If you thought foreigners living in Delhi have enough to enjoy a deluxe life here, you are totally mistaken. Even they are feeling the pinch of the soaring prices when it comes to making a living in the city. So, they are cutting down on their expensive lifestyle and making adjustments to keep up with inflation. Interestingly, in a recent global survey, Delhi emerged as the costliest city in the country for foreigners.
Agrees François Servant from France, who calls himself a pucca Delhiite. After all he’s been living is the city for six years, and says he knows the city like the back of his palm. Presently, striving to establish a business in the tourism sector, François has already tried a few other jobs. “For the past few years there’s a remarkable increase in immigration. Therefore, it is not surprising that house rents have almost doubled and even tripled. The same holds true for other commodities,” he says. “Me and my business partner now maintain a simple standard of living and are concentrating on our business,” he adds. Gone are the days when the colour of your skin would render a helping hand and make your job-hunt effortless.
Freelance photographer Simon De Trey-White from England explains that like many middle-class struggling Indian professionals he isn’t ‘rich’ and often haggles with a rickshawalla or negotiates with a fruit seller. “It’s true that I am being charged more by my landlord than my Indian friend, who lives in a similar flat. He thinks that I have loads of money being a European,” he says.

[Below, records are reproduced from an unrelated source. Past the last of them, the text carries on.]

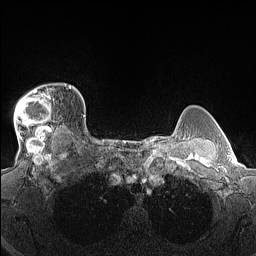
Breast MRI (dynamic contrast-enhanced), one axial slice; position 118 of 160 along the scan axis; dynamic contrast-enhanced series, time point 2 of 7 at this slice position (early post-contrast); 1.5 T; TE 1.4 ms, TR 5 ms; 1.3 mm slice thickness; 256 × 256 image matrix, field of view 300 × 300 mm. Female patient.
Structures marked on this image (semi-automatic segmentation, software-assisted and operator-edited):
- enhancing-tissue mask used for the functional tumour volume (all voxels passing the contrast-enhancement thresholds inside the analysis volume; usually the tumour): bounding box (x1, y1, x2, y2) in pixels: (14, 85, 70, 140)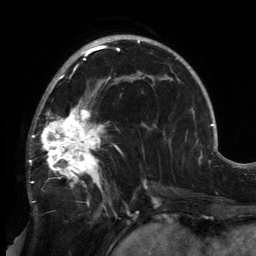
Breast MRI, one axial slice. Slice 90 of 134 in the series (ordered by position). Cropped to one breast. Dynamic contrast-enhanced series, time point 2 of 6 at this slice position (early post-contrast). 3 T. TE 2.7 ms, TR 6.5 ms. 1.2 mm slice thickness. 256 × 256 image matrix, field of view 200 × 200 mm. Female patient.
Annotated regions visible in this slice (semi-automatic segmentation, software-assisted and operator-edited):
- enhancing-tissue mask used for the functional tumour volume (all voxels passing the contrast-enhancement thresholds inside the analysis volume; usually the tumour): bounding box (x1, y1, x2, y2) in pixels: (29, 80, 148, 213)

Agrees 26-year-old journalist, Atella Andre from Netherlands, who after her stay in Chennai found Delhi highly overpriced. She says, “I bargain because I have to take the auto daily. It would have been okay had I been here for a week-long holiday, or had my expenses were being borne by my company.”
Even though there are swish shopping malls opening almost everywhere, people are bearing the brunt of inflation. “I have over the years closely observed the economic boom the city has seen. The rich are growing richer, and poor, poorer. The middle-class has completely disappeared,” says 26-year-old Terese Loien from Germany who works with an MNC here, and has been living in the city for the past seven years. “I have stopped going out to expensive places and I am cutting down on partying,” she adds.